The error is caused by passing distributions to zs where zs expects that when verts in PolyCollection has shape MxNx2 the object passed to zs has shape M. So when it reaches this check
cpdef ndarray broadcast_to(ndarray array, shape):
# ...
if array.ndim < len(shape):
raise ValueError(
'input operand has more dimensions than allowed by the axis '
'remapping')
# ...
in the underlying numpy code, it fails. I believe this occurs because the number of dimensions expected (array.ndim) is less than the number of dimensions of zs (len(shape)). It is expecting an array of shape (4,) but receives an array of shape (4, 80, 2).
This error can be resolved by using an array of the correct shape - e.g. zs from the original example or dists from your code. Using zs=dists and adjusting the axis limits to [0,5] for x, y, and z gives
This looks a bit odd for two reasons:
There is a typo in z_ = norm.pdf(xs, loc = mus[i], scale = sigmas[0]) which gives all the distributions the same sigma, it should be z_ = norm.pdf(xs, loc = mus[i], scale = sigmas[i])
The viewing geometry: the distributions have the positive xz plane as their base, this is also the plane we are looking through.
Changing the viewing geometry via ax.view_init will yield a clearer plot:
Edit
Here is the complete code which generates the plot shown,
from mpl_toolkits.mplot3d import Axes3D
from matplotlib.collections import PolyCollection
import matplotlib.pyplot as plt
import matplotlib.colors as mcolors
import numpy as np
from scipy.stats import norm
np.random.seed(8)
def get_xs(lwr_bound = -4, upr_bound = 4, n = 80):
return np.arange(lwr_bound, upr_bound, (upr_bound - lwr_bound) / n)

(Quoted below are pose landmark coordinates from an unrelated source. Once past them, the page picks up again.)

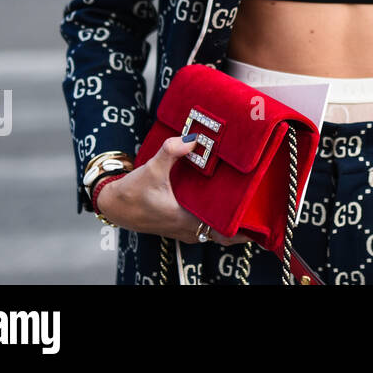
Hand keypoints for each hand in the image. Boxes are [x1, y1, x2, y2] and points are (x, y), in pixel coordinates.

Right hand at [95, 135, 253, 245]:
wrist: (112, 204)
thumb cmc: (131, 192)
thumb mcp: (151, 169)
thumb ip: (171, 152)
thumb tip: (192, 138)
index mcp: (185, 220)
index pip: (222, 233)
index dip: (243, 230)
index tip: (259, 220)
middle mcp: (187, 228)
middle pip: (223, 234)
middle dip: (242, 225)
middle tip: (260, 209)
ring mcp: (183, 228)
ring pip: (213, 231)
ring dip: (229, 222)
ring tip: (247, 204)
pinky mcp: (178, 223)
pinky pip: (204, 225)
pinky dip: (215, 219)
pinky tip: (222, 203)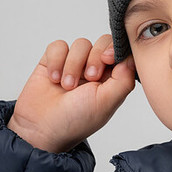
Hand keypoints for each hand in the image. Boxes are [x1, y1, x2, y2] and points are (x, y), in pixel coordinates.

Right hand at [6, 35, 135, 152]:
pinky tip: (54, 79)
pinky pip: (58, 46)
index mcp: (111, 79)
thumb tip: (130, 59)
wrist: (41, 128)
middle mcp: (94, 69)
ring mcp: (73, 64)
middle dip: (94, 57)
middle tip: (88, 78)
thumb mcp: (107, 102)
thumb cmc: (75, 121)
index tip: (107, 59)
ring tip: (67, 86)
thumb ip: (124, 79)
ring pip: (80, 44)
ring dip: (73, 64)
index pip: (120, 51)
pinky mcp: (52, 61)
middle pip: (102, 43)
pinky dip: (56, 61)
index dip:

def get_distribution_params(list_):
mus = [round((i+1) + 0.1 * np.random.randint(0,10), 3) for i in range(len(dists))]
sigmas = [round((i+1) * .01 * np.random.randint(0,10), 3) for i in range(len(dists))]
return mus, sigmas
def get_distributions(list_, xs, mus, sigmas):
return [list(zip(xs, norm.pdf(xs, loc=mus[i], scale=sigmas[i] if sigmas[i] != 0.0
else 0.1))) for i in range(len(list_))]
dists = [1, 2, 3, 4]
xs = get_xs()
mus, sigmas = get_distribution_params(dists)
distributions = get_distributions(dists, xs, mus, sigmas)

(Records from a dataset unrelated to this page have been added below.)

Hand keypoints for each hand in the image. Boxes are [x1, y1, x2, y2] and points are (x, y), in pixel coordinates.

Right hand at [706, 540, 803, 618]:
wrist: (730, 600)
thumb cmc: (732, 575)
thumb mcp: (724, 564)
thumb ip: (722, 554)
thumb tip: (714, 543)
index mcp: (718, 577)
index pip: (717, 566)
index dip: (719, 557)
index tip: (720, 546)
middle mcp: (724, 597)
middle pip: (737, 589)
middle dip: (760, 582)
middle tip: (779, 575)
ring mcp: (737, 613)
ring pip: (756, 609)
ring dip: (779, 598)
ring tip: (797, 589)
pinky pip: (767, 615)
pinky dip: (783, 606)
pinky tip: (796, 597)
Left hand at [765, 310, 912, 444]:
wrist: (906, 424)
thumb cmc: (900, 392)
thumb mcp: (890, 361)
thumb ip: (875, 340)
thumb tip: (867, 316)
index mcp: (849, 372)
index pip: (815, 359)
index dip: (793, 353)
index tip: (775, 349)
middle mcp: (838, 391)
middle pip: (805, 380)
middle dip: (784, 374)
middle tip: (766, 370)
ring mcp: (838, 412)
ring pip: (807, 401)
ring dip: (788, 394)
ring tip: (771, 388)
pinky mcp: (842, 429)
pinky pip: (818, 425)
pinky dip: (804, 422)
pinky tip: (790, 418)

fc = [mcolors.to_rgba('r', alpha=0.6), mcolors.to_rgba('g', alpha=0.6),
mcolors.to_rgba('b', alpha=0.6), mcolors.to_rgba('y', alpha=0.6)]
poly = PolyCollection(distributions, fc=fc)
fig = plt.figure()
ax = fig.gca(projection='3d')
ax.add_collection3d(poly, zs=np.array(dists).astype(float), zdir='z')
ax.view_init(azim=115)
ax.set_zlim([0, 5])
ax.set_ylim([0, 5])
ax.set_xlim([0, 5])
I based it off the code you provide in the question, but made some modifications for brevity and to be more consistent with the usual styling.
Note - The example code you have given will fail depending on the np.random.seed(), in order to ensure it works I have added a check in the call to norm.pdf which ensures the scale is non-zero: scale = sigma[i] if sigma[i] != 0.0 else 0.1.
Using ax.add_collection3d(poly, zs=dists, zdir='z') instead of ax.add_collection3d(poly, zs=distributions, zdir='z') should fix the issue.
Additionally, you might want to replace
def get_xs(lwr_bound = -4, upr_bound = 4, n = 80):
""" generates the x space betwee lwr_bound and upr_bound so that it has n intermediary steps """
xs = np.arange(lwr_bound, upr_bound, (upr_bound - lwr_bound) / n) # x space -- number of points on l/r dimension
return(xs)
xs = get_xs()
by
xs = np.linspace(-4, 4, 80)
Also, I believe the scale = sigmas[0] should actually be scale = sigmas[i] in the line
z_ = norm.pdf(xs, loc = mus[i], scale = sigmas[0])
Finally, I believe you should adjust the xlim, ylim and zlim appropriatly, as you swapped the y and z dimensions of the plot and changed its scales when comparing to the reference code.